Lots of us think of fish as brain food.

But many moms-to-be and breastfeeding women have been turned off of it, in part due to concerns about the potentially harmful effects of mercury in some types of fish.

An analysis by the Food and Drug Administration and Environmental Protection Agency released Tuesday found 1 in 5 pregnant women were not eating any fish for long periods of time during pregnancy. And 75 percent of women were eating fewer than 4 ounces per week.

"Emerging science now tells us that limiting or avoiding fish during pregnancy and early childhood can mean missing out on important nutrients that can have a positive impact on growth and development as well as on general health," said Stephen Ostroff, the FDA's acting chief scientist, in a statement.

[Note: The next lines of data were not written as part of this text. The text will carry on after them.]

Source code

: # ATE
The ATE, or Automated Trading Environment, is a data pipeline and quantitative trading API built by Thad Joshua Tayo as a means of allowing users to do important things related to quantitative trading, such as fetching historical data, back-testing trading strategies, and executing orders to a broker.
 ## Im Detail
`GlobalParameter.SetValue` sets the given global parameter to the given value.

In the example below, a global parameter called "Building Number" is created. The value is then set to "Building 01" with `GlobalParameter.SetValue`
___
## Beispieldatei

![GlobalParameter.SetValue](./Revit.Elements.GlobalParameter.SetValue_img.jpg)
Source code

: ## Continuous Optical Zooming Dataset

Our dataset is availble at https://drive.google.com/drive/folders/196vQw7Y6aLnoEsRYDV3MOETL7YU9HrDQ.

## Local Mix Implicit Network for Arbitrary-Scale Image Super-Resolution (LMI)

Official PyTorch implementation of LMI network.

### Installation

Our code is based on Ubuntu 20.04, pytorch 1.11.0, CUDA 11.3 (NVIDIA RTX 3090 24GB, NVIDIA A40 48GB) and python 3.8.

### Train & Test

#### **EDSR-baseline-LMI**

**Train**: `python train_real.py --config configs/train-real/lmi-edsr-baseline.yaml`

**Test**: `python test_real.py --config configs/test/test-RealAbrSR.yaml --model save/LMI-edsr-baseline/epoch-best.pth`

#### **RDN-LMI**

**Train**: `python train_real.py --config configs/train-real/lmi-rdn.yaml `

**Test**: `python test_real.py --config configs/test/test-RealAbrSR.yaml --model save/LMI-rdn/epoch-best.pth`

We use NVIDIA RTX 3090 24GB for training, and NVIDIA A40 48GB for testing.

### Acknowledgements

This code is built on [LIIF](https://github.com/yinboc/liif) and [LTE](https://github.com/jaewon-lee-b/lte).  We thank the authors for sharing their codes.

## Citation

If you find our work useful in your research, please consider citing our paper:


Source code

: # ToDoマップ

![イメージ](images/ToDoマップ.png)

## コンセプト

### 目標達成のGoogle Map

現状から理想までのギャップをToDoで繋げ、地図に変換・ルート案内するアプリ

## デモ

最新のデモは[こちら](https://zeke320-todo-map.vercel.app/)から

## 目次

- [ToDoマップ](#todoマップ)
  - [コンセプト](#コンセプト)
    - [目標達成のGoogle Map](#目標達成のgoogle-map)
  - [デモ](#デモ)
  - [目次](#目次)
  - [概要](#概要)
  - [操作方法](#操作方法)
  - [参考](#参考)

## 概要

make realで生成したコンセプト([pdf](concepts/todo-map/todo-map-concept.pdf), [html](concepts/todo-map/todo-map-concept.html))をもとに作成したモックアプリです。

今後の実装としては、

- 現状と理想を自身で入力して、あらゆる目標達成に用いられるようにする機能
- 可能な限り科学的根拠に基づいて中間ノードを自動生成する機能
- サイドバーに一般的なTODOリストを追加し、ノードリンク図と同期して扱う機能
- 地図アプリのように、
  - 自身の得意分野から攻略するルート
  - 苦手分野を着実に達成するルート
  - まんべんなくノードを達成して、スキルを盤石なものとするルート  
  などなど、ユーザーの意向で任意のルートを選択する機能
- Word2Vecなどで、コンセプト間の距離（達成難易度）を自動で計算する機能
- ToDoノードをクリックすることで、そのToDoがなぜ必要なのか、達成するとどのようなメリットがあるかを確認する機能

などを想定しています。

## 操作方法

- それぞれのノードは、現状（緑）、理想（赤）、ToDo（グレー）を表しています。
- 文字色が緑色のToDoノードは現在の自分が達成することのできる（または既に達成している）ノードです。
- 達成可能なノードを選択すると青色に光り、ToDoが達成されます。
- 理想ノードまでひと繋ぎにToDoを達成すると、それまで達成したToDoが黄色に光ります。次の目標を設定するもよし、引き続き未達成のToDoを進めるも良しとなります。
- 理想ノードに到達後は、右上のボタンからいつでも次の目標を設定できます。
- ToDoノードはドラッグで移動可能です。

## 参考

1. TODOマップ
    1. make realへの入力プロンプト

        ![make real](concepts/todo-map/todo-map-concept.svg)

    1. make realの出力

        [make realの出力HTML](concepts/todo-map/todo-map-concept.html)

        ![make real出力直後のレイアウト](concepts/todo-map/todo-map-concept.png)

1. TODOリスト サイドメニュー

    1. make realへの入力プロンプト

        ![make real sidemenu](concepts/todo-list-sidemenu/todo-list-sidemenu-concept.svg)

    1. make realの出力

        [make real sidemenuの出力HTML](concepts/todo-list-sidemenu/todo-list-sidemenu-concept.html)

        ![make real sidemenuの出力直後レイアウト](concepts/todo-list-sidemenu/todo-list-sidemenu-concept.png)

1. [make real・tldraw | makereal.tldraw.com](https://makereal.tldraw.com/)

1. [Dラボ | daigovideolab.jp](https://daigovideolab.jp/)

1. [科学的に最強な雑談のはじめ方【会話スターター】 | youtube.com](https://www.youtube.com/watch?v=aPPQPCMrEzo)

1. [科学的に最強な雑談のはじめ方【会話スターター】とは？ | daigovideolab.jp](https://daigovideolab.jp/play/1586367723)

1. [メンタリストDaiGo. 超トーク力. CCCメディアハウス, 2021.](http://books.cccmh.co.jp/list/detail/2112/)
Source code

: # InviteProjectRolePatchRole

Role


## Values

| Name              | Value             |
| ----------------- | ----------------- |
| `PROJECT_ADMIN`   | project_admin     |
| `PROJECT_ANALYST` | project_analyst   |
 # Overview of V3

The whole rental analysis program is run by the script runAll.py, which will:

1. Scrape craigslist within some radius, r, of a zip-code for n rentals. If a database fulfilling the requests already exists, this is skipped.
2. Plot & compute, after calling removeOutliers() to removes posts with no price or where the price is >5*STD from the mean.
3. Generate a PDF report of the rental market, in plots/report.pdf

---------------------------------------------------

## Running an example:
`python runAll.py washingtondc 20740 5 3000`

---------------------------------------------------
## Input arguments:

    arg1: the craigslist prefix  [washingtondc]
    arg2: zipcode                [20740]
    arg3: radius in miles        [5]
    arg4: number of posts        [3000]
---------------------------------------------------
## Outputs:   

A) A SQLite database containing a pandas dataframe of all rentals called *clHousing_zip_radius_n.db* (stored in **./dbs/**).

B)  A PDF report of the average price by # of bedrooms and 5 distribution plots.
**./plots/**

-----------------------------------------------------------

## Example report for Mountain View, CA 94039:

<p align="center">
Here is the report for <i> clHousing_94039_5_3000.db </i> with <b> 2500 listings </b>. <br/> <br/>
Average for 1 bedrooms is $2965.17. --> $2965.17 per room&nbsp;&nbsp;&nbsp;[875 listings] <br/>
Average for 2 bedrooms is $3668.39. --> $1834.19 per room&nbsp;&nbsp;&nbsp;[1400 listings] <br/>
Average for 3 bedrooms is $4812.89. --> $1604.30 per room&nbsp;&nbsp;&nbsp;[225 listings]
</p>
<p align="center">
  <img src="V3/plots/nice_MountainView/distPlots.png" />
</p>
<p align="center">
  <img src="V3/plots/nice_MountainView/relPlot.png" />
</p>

In new draft guidance, the FDA is recommending that pregnant women eat 8 to 12 ounces per week — or 2 to 3 servings — of fish such as salmon, canned light tuna, tilapia and cod, which are all low in mercury. (For a full list of common varieties of fish and their mercury content, check out the FDA website.) Small kids should also get 2 to 3 servings a week, the agencies say.

The new advice, which replaces guidance from 2004, should clear up a long-standing conundrum for pregnant women who want to get the benefits of all the vitamins, minerals and omega-3 fatty acids found in many types of fish and shellfish.

Many women, it seems, have already gotten the message on mercury, as we reportedin 2013. An EPA analysis found that the blood mercury levels in women of childbearing age had dropped 34 percent in the decade between 2000 and 2010.

According Laura Jana, a pediatrician in Omaha, Neb., who authored Heading Home with Your Newborn, you don't have to make it to a fresh fish market to meet the new guidelines and enjoy fish.